Plans already in place before the ACA went into effect on March 30, 2010, are known as “grandfathered plans” and would be allowed to remain valid after Jan. 1, 2014, when new plans sold on the exchange would begin coverage. But some companies began pushing consumers out of grandfathered plans early, forcing them to buy more-expensive plans that met Obamacare guidelines.
Last week, the president offered angry consumers a compromise: Cancelled, non-ACA-compliant plans could be extended for one year, as long as they are renewed before the start of the next health exchange open-enrollment period on Oct. 1, 2014.
“Already people who have plans that pre-date the Affordable Care Act can keep those plans if they haven’t changed. That was already in the law. That’s what’s called a grandfather clause that was included in the law. Today we’re going to extend that principle both to people whose plans have changed since the law took effect and to people who bought plans since the law took effect,” President Obama explained in the televised press conference on Nov. 14.
But while the gesture may appease some of the 4.2 million Americans whose policies were cancelled, it’s not a one-size-fits-all fix. There is no consensus on how each state will go about re-approving plans, the cost of such plans or whether all insurance companies will agree to renew them. So far, 13 states have opted to re-approve cancelled plans, while at least eight, including New York and Massachusetts, have decided not to, reports The New York Times. Other states, such as California, whose insurers have sent more than 900,000 cancellation notices combined, also recently decided not to renew cancelled plans, reports Bloomberg.
According to Linda Blumberg, senior fellow at the Urban Institute, just because you can continue a cancelled plan doesn’t mean you should want to. Consumers must take this time to weigh the options, she said.
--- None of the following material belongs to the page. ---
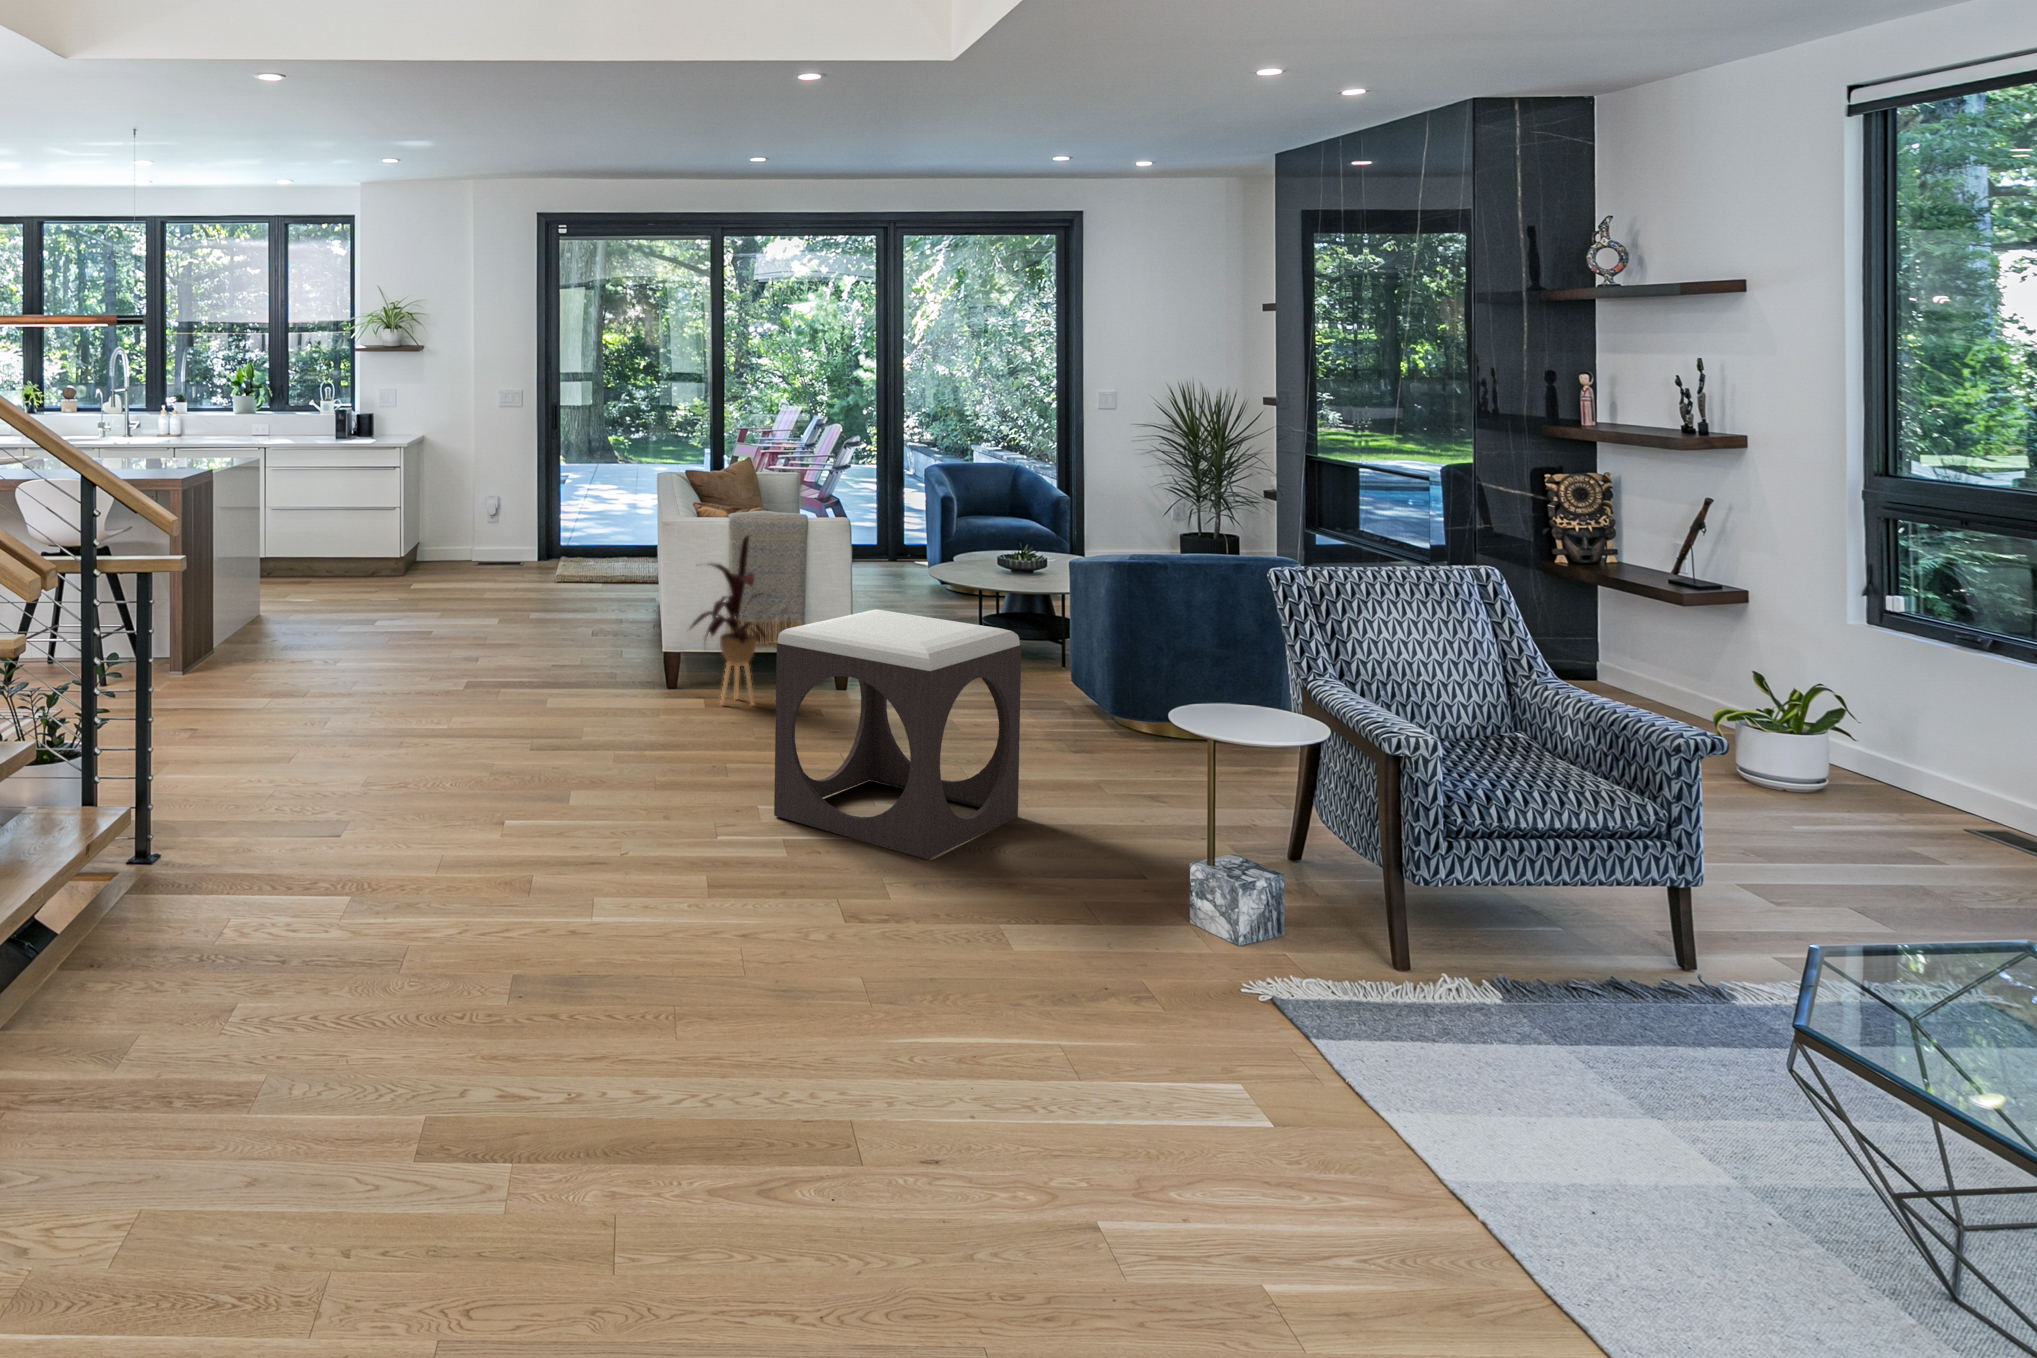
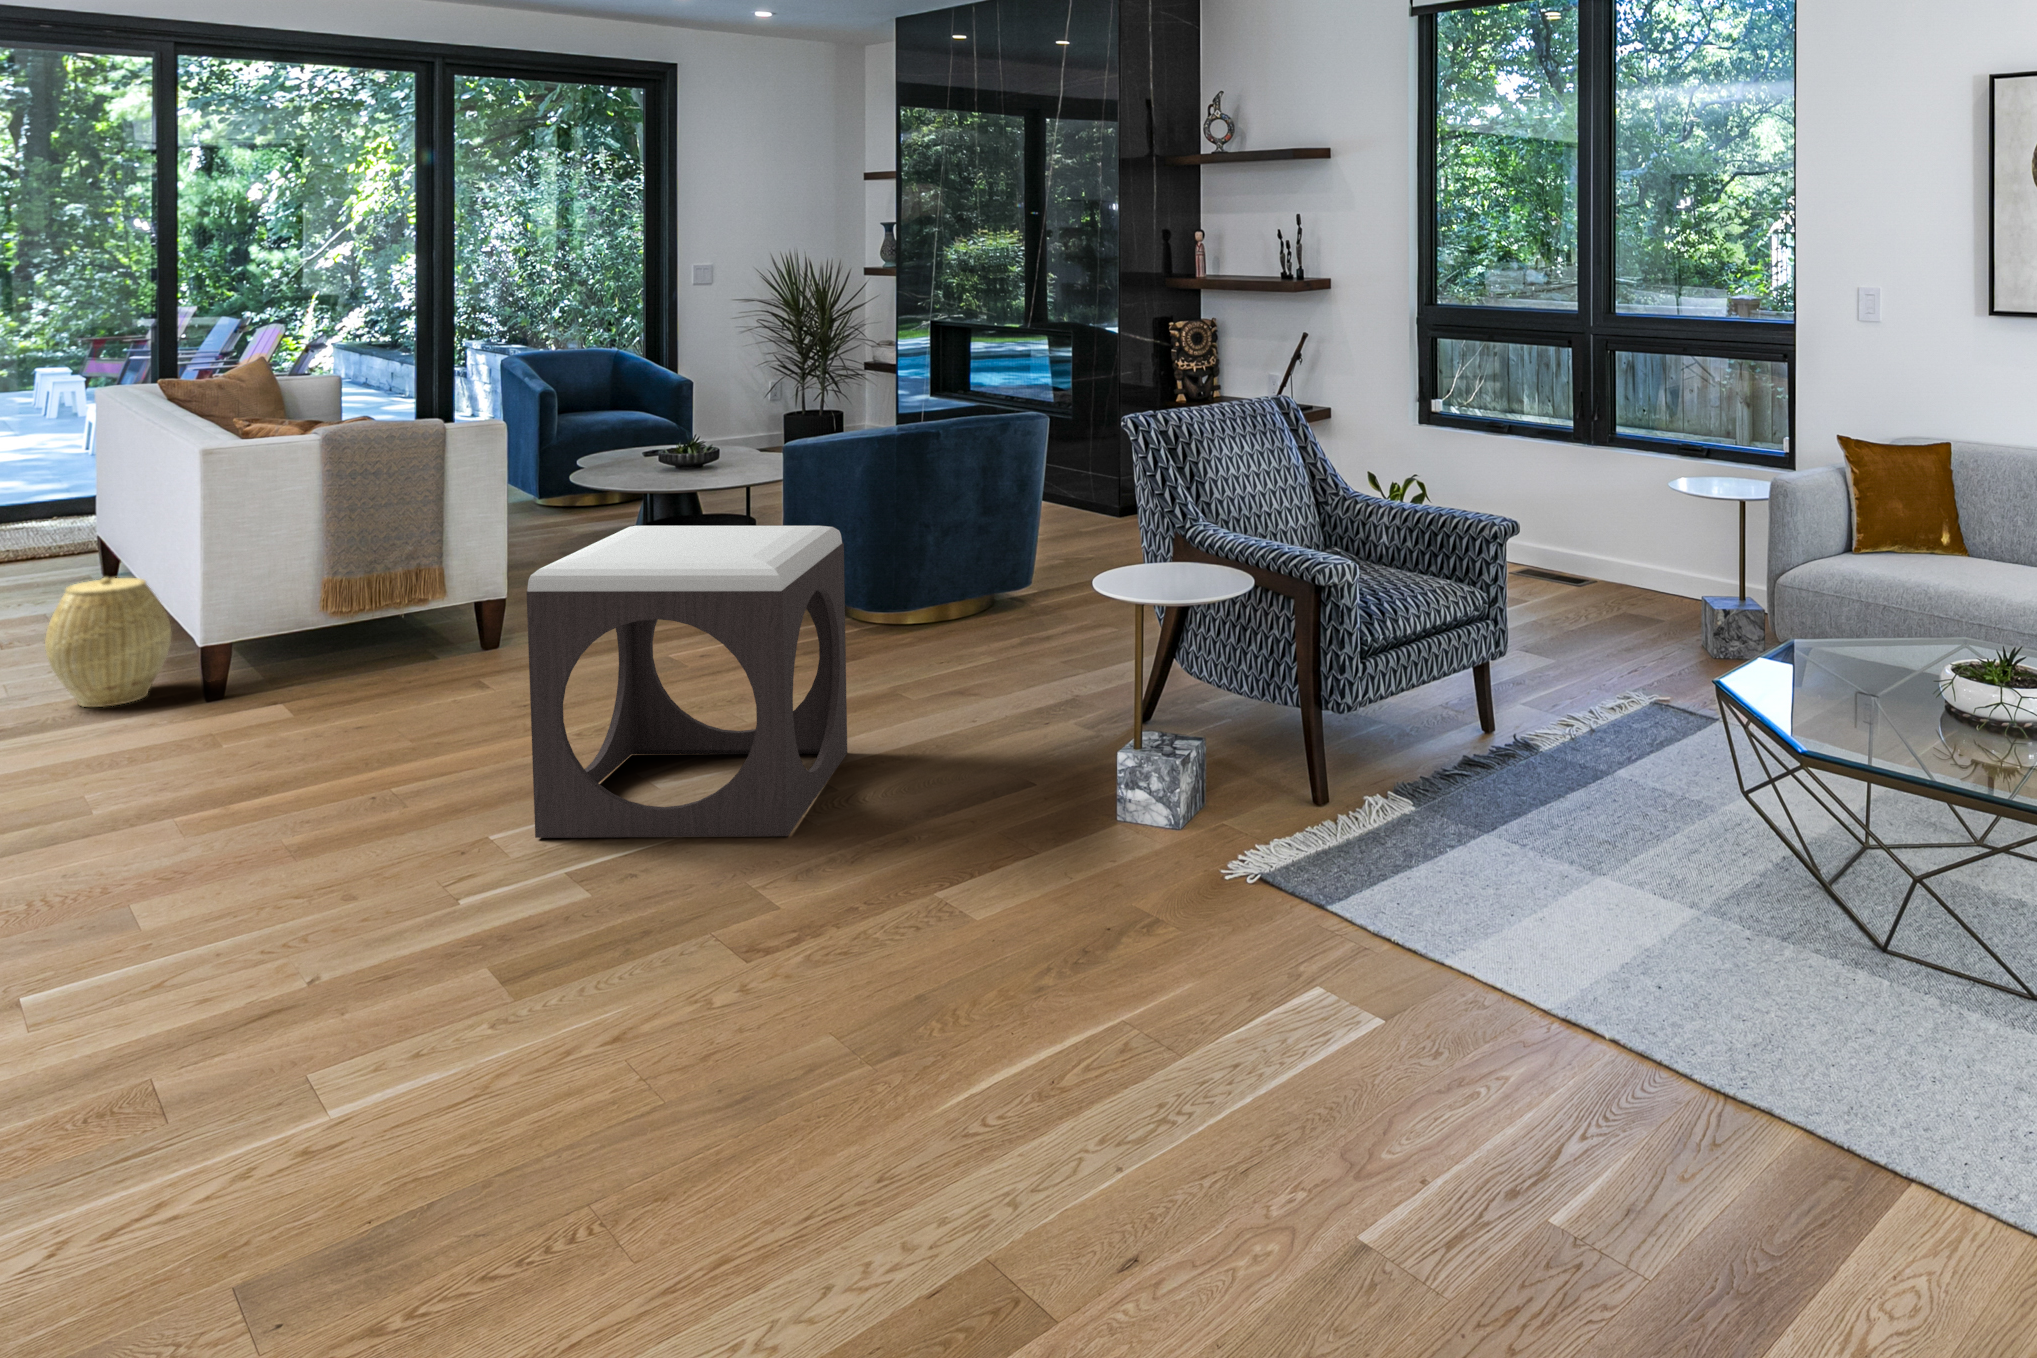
house plant: present [691,536,766,705] -> none [267,451,408,703]
woven basket: none [584,599,647,682] -> present [45,578,171,707]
If you happen to have a cancelled health plan that can now be renewed for another year, it still is in your best interest to comparison shop on the exchange. “People should be really careful,” Blumberg says, because it “takes time to shop for it [health coverage] effectively.” The reality is that some “could be better off financially with ACA-compliant plans than keeping what they have.”
While some consumers have complained about having to pay for coverage they don’t need (men whose policies would now include maternity care, for example), the benefits of ACA-approved plans are far-reaching. In many “non-grandfathered” health plans, Blumberg points out, consumers may not realize how limited their coverage is until they get sick. Monthly premiums represent just one of several important things to take into account when purchasing a plan; it’s also important to compare deductibles and cost-sharing amounts.